= Your assignment =
In the records, swap every "試し読み" for "立ち読み" and reproduce the text read from each page with nothing else changed. Leave the pictures out.

= Given data =

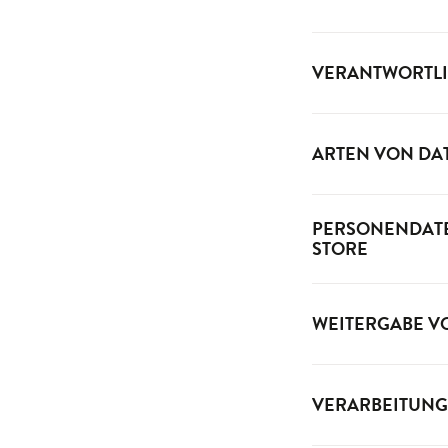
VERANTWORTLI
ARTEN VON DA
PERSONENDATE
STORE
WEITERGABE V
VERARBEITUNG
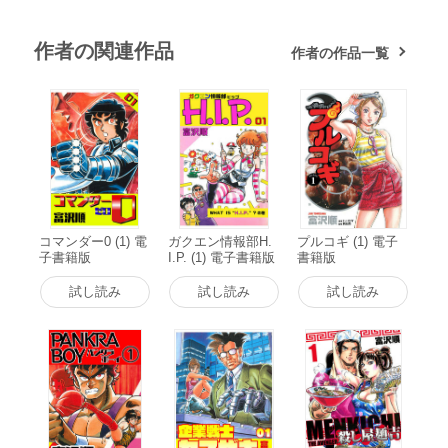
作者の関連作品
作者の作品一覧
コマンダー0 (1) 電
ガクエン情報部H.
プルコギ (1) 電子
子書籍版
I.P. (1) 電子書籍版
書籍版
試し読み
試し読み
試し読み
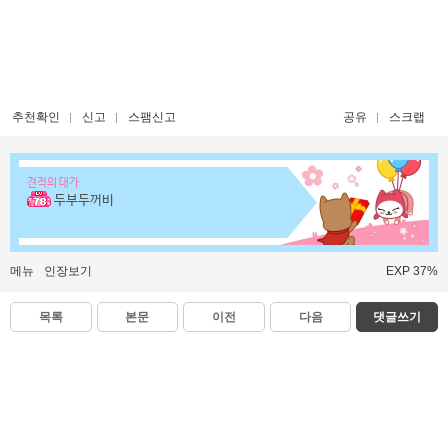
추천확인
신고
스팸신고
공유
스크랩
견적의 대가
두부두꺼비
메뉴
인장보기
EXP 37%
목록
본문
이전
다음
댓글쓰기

= Result for this task =
VERANTWORTLI
ARTEN VON DA
PERSONENDATE
STORE
WEITERGABE V
VERARBEITUNG
作者の関連作品
作者の作品一覧
コマンダー0 (1) 電
ガクエン情報部H.
プルコギ (1) 電子
子書籍版
I.P. (1) 電子書籍版
書籍版
立ち読み
立ち読み
立ち読み
추천확인
신고
스팸신고
공유
스크랩
견적의 대가
두부두꺼비
메뉴
인장보기
EXP 37%
목록
본문
이전
다음
댓글쓰기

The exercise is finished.